Distopya

Editörümüz İrem Sena Bülbül yazdı.

Distopya, Yunanca bir kelime olan ütopyanın tersidir. Ütopya; yani her şeyin muhteşem olduğu, insanların muntazam bir uyum içinde yaşadığı hayali bir evren. Distopyada ise bunun tam tersini görürüz. Baskı. Bunaltıcı bir ortam. Bir yönüyle sınırlandırılmış, bizden farklı insanlar. Dünya tersine dönmüş, görünmeyen bir el tarafından dengeler değişmiş, bütün kurallar değiştirilemez bir biçimde oluşturulmuş. Ve bütün bu kaosta; sürünün içerisinde bir şeylerin farkında olan, direnen, mücadele eden insan.


Peki, neden gelecekle ilgili güzel senaryolar izlemek ya da içimizi rahatlatacak kitaplar okumak varken karamsar olmayı tercih ederiz? Distopyalar günümüzde neden bu kadar rağbet görüyor? Bir distopya sever olarak, “karamsar geleceğin” bizi neden bu kadar çektiğini açıklamak istiyorum. Gelin bunu belli başlı eserleri inceleyerek anlamaya çalışalım.

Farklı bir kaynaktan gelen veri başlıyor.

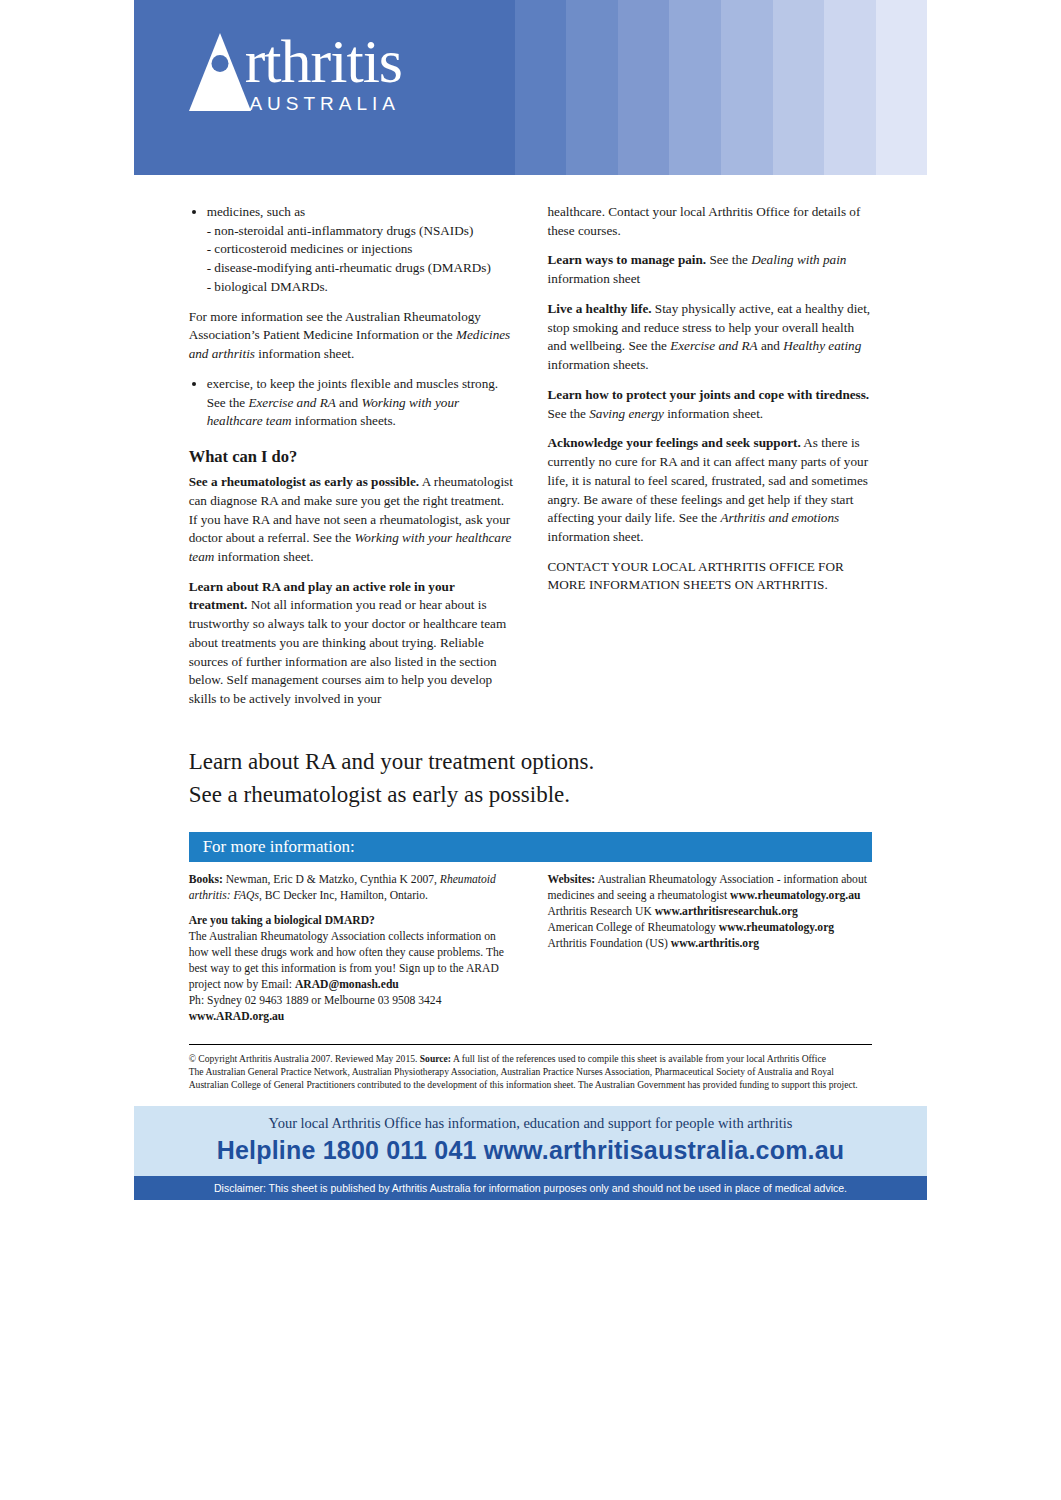rthritis AUSTRALIA
medicines, such as
- non-steroidal anti-inflammatory drugs (NSAIDs)
- corticosteroid medicines or injections
- disease-modifying anti-rheumatic drugs (DMARDs)
- biological DMARDs.
For more information see the Australian Rheumatology Association’s Patient Medicine Information or the Medicines and arthritis information sheet.
exercise, to keep the joints flexible and muscles strong. See the Exercise and RA and Working with your healthcare team information sheets.
What can I do?
See a rheumatologist as early as possible. A rheumatologist can diagnose RA and make sure you get the right treatment. If you have RA and have not seen a rheumatologist, ask your doctor about a referral. See the Working with your healthcare team information sheet.
Learn about RA and play an active role in your treatment. Not all information you read or hear about is trustworthy so always talk to your doctor or healthcare team about treatments you are thinking about trying. Reliable sources of further information are also listed in the section below. Self management courses aim to help you develop skills to be actively involved in your
healthcare. Contact your local Arthritis Office for details of these courses.
Learn ways to manage pain. See the Dealing with pain information sheet
Live a healthy life. Stay physically active, eat a healthy diet, stop smoking and reduce stress to help your overall health and wellbeing. See the Exercise and RA and Healthy eating information sheets.
Learn how to protect your joints and cope with tiredness. See the Saving energy information sheet.
Acknowledge your feelings and seek support. As there is currently no cure for RA and it can affect many parts of your life, it is natural to feel scared, frustrated, sad and sometimes angry. Be aware of these feelings and get help if they start affecting your daily life. See the Arthritis and emotions information sheet.
CONTACT YOUR LOCAL ARTHRITIS OFFICE FOR MORE INFORMATION SHEETS ON ARTHRITIS.
Learn about RA and your treatment options.
See a rheumatologist as early as possible.
For more information:
Books: Newman, Eric D & Matzko, Cynthia K 2007, Rheumatoid arthritis: FAQs, BC Decker Inc, Hamilton, Ontario.
Are you taking a biological DMARD?
The Australian Rheumatology Association collects information on how well these drugs work and how often they cause problems. The best way to get this information is from you! Sign up to the ARAD project now by Email: ARAD@monash.edu
Ph: Sydney 02 9463 1889 or Melbourne 03 9508 3424
www.ARAD.org.au
Websites: Australian Rheumatology Association - information about medicines and seeing a rheumatologist www.rheumatology.org.au
Arthritis Research UK www.arthritisresearchuk.org
American College of Rheumatology www.rheumatology.org
Arthritis Foundation (US) www.arthritis.org
© Copyright Arthritis Australia 2007. Reviewed May 2015. Source: A full list of the references used to compile this sheet is available from your local Arthritis Office
The Australian General Practice Network, Australian Physiotherapy Association, Australian Practice Nurses Association, Pharmaceutical Society of Australia and Royal Australian College of General Practitioners contributed to the development of this information sheet. The Australian Government has provided funding to support this project.
Your local Arthritis Office has information, education and support for people with arthritis
Helpline 1800 011 041 www.arthritisaustralia.com.au
Disclaimer: This sheet is published by Arthritis Australia for information purposes only and should not be used in place of medical advice.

Genel olarak bu tür eserlere göz attığımız zaman, toplum-birey uyuşmazlığını görüyoruz. Yapılan eylemler bireyin değil, toplumun çıkarını düşünerek yapılmalıdır. Bütün düzen, toplumun istikrarını sağlamaya yöneliktir. Bireylerin kendi içerisinde yaşadığı dünyalara izin verilmez, çünkü bireyin kendine yönelik her türlü davranışı toplum için birer tehdittir. Bu tür eserlerin bizi ilk çeken tarafı, “farklı” oluşlarıdır. Evet, okuduğumuz diğer eserlere benzemezler. Dünya artık normal bir yer olmaktan çıkmıştır, okuyucu kafasında bambaşka bir dünya tasarlamaya başlar. Kitaptaki dünya farklı olduğu için, oradaki terimleri anlamaya çalışır. Bu alanda kült eser haline gelmiş 1984’ten örnekler verelim: çift düşün, düşünce suçu, düşünce polisi, buharlaştırılma, Büyük Birader… Bu terimleri öğrendikten sonra kahramanımızın nasıl bir dünyada çaba gösterdiğini fark ederiz.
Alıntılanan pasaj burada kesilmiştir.